→ **Excerpted text**
Outreach Education

Bring the Museum’s exhibitions and collections to your students with activities designed for the classroom. This is a program designed for groups unable to visit the Museum. Depending upon the program, staff will visit your school and conduct a program on-site.

Programs

Fonville Gallery
30 minutes, recommended for 6-8th grades

How does one “read” photographs? What clues do they give about the past? Information hidden in photographs can specify dates, events and even fashion styles. This activity will show students the types of details to pick out in photographs to detect “clues” about the people and subjects represented.

A Visual Hertiage
30 minutes to 1 hour, recommended for 9-12th grades

What can photographs teach us about the past? Even photographs have a narrative relating past events. This activity is designed to show photographs within a historical context. In viewing historical photographs, students are asked to critically think about each photograph and the stories they have to tell. Students are welcome to bring old family photographs.

Creative Writing
45 minutes to an hour, recommended for 2nd-6th grades

Journals were used to record people’s lives. They documented daily events. They noted feelings and emotions. This activity will show students how a primary resource can provide a wealth of information. Students will make their own journals and participate in writing some of their own stories.

It’s All in the Bag
30 to 45 minutes, recommended for 4-8th grades

Artifacts have different functions and meanings. This activity illustrates the different types of information that can be obtained using sources such as three-dimensional objects, photographs, period magazines, period newspapers, etc. Students will be given bags to determine what the items are and how they were used. This is a very open-ended activity that may vary according to the teacher’s lesson plans.

Newspaper Wars
30 to 45 minutes, recommended for 9-12th grades

In the early years of the town, there were often two, three or more newspapers “warring” with each other. Newspaper rivalries were common as papers competed to increase circulation to become the only paper in town. In viewing period newspapers, students will see content and context varied between different newspapers and see how historical events were covered and handled in contrast with today’s newspapers.

A Day in the Life
30 minutes to 1 hour, recommended for 1st-12th grades

Ever wonder what it would be like to live like a pioneer? What did a pioneer need to get done in one day to survive? Was it all work or was there time for fun? This activity will introduce students to daily living for early settlers. Students can explore a reproduced 1908 Sears Roebuck catalog to see many of the items used during the period. Learn the food they cooked, how they dressed and many other interesting facts.

Pioneer Bingo
10 to 15 minutes, recommended for 1st-4th grades

In this activity the students will learn what items were used by the pioneers. Also they will be able to identify these objects by name. This will be accomplished by the students playing a version of bingo, where each square is a different picture of a pioneer item. Before starting the game, the caller will review with the students what each picture is so that the student will be able to identify each call faster and easier.

Pioneer Jeopardy
1 hour, recommended for 6th-12th grades

Here is the chance for students to test there knowledge of the frontier and pioneer life in the game show format. Students will be asked a variety of questions on all aspects for pioneer life. Have fun while learning in the name of the game.

→ **The data**
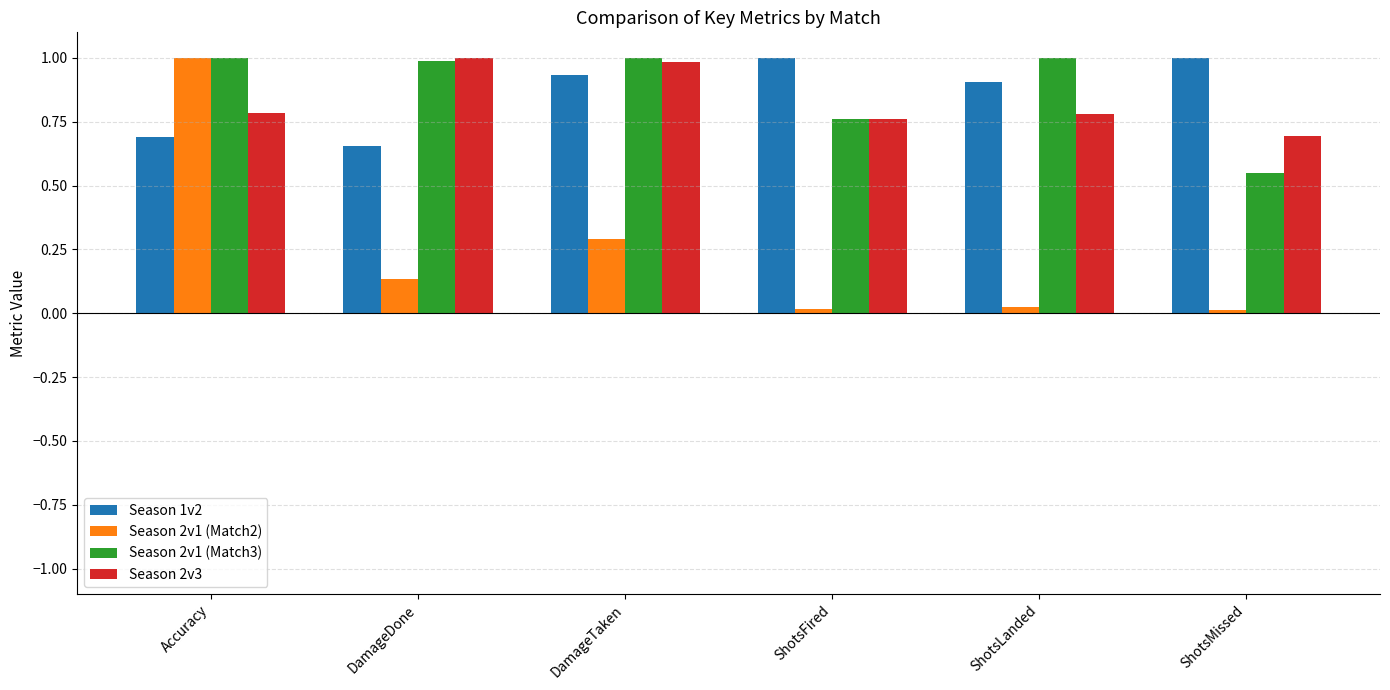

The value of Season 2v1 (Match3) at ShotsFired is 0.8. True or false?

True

→ **What you will do**
1. On the outreach education page, what year's catalog can students explore in reproduced form during "A Day in the Life"?
2. In the description of "It's All in the Bag" on the outreach education page, list every type of source named as one that information can be obtained from.

→ **Task-by-task outputs**
1. A 1908 Sears Roebuck catalog.

2.
- three-dimensional objects
- photographs
- period magazines
- period newspapers